Some additional challenges that this hypothetical strike would face include the threat of temporary replacement (scabbing) from dockworkers from other ports, or from the US military’s sealift command, or even the diversion of military cargo through other logistical lines like airlifts. Without true mass popular support for the striking workers, they would be highly unlikely to succeed due to these factors.
To even make this strike a possibility, an organizer must achieve a great amount, with potential challenges including establishing a caucus within the union, passing resolutions and/or winning elections for officer positions at the local, district, or international levels, or alternatively building a rank and file network strong enough to wildcat the strike. They must also ensure that the membership is educated enough to believe in the mission, materially supported enough to be willing to strike, and organized enough to maintain the strike through whatever disruption that the employer and government would respond with. This project would also need external support, directly on the picket lines, materially for the striking workers and their families’ needs, and politically to reduce scabbing and pressure the government and employer to cave.
Put simply, building the organizational infrastructure necessary to carry out this strike would be the most significant act of solidarity to occur in the US in at least the last 75 years. This makes it a prime target for disruption by the Right. On the other hand, this would irrevocably expand what is considered possible by the working class, inspiring millions, and if momentum is built off of it, it could lead to true, comprehensive, and lasting systemic change in the U.S.
Why is refusing solidarity with the ILA strike not solidarity with Palestine?
Stopping the genocide of the Palestinian people is a moral imperative. The U.S. political machine has shown it has no conscience, with both parties willing to enable the genocide. Marching and electoral organizing has yielded little to actually interrupt the Israeli military. A port strike could certainly be an effective tool to do so. It would also be very challenging to start, sustain, and win such a strike.

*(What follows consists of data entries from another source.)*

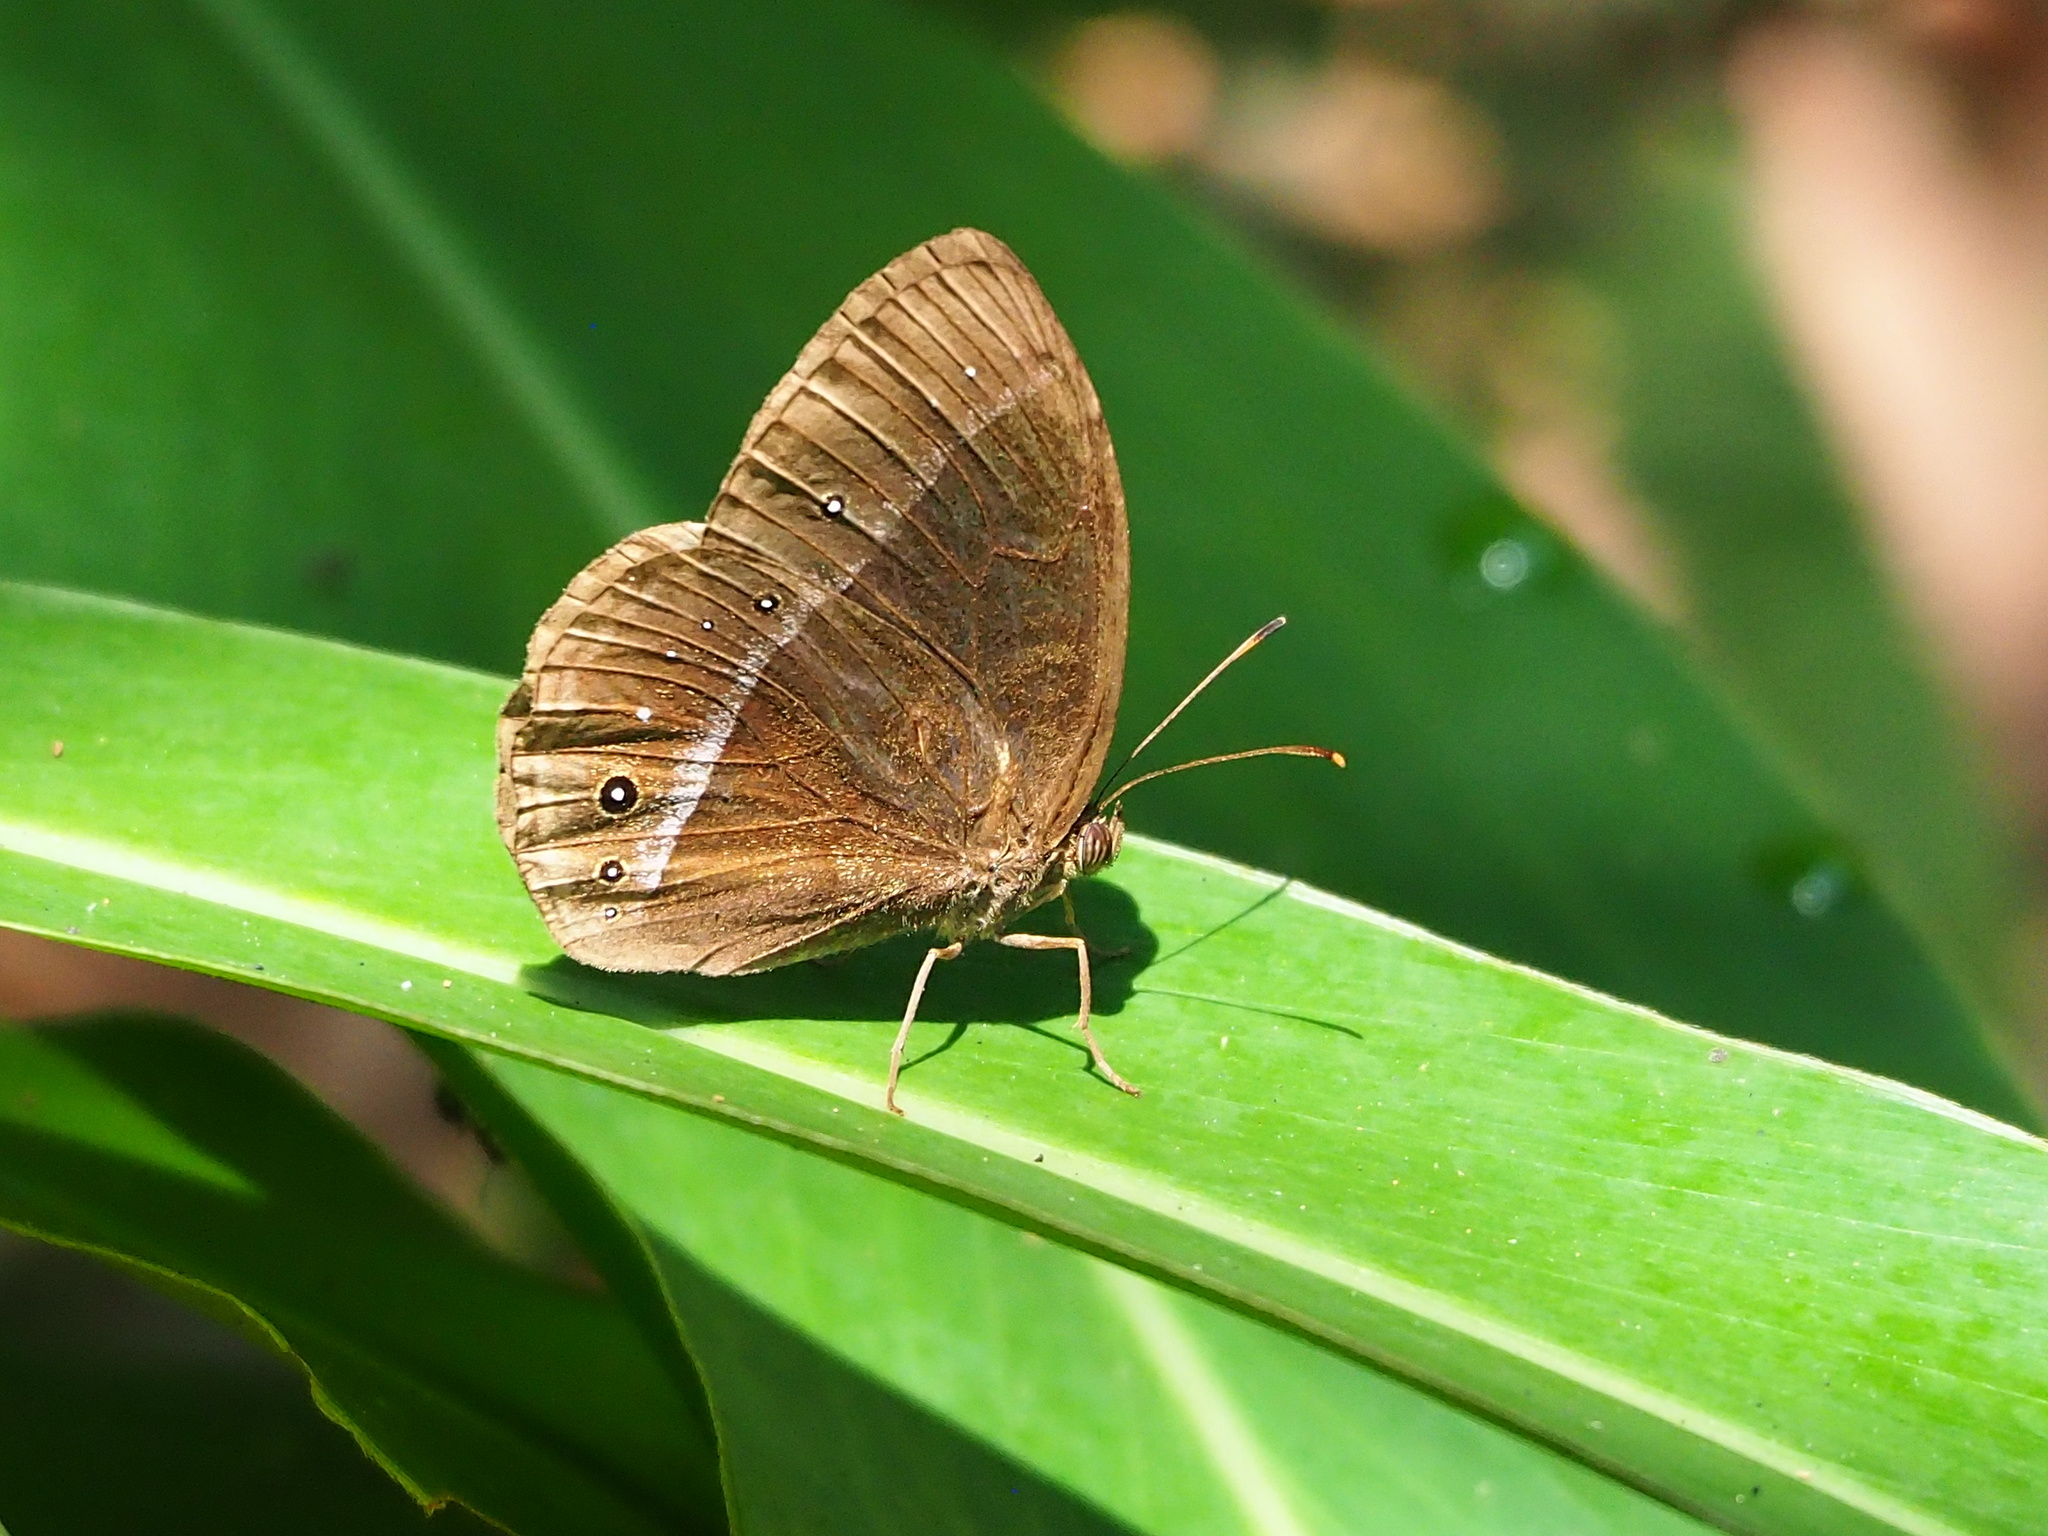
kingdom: Animalia
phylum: Arthropoda
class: Insecta
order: Lepidoptera
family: Nymphalidae
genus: Mycalesis
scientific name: Mycalesis francisca
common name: Lilacine bushbrown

How would one go about organizing to do so? We cannot expect people to strike for Palestine without asking them to and enabling them to. It will not start with denigrating the workers and proclaiming that they are evil for participating in imperialism. Rather, it will start with the rank and file, from the workers themselves, and from people who can prove themselves to be true, dependable allies with shared aims. Organizing from the bottom, building union democracy, supporting strikers, supporting internal reformers, and getting strategic jobs are the tools for organizers aspiring to change the status quo of imperialist business unionism. In other words, the rank-and-file strategy.
Organizers in other sectors can also fight Zionism through unionism as well. Working to divest their unions’ or their employers’ pension funds or endowments from Israeli securities, to shut down work projects that support Israel, and get their employers to adhere to Boycott, Divest, and Sanction principles are all projects that could significantly contribute to the isolation of Israel and the eventual liberation of Palestine.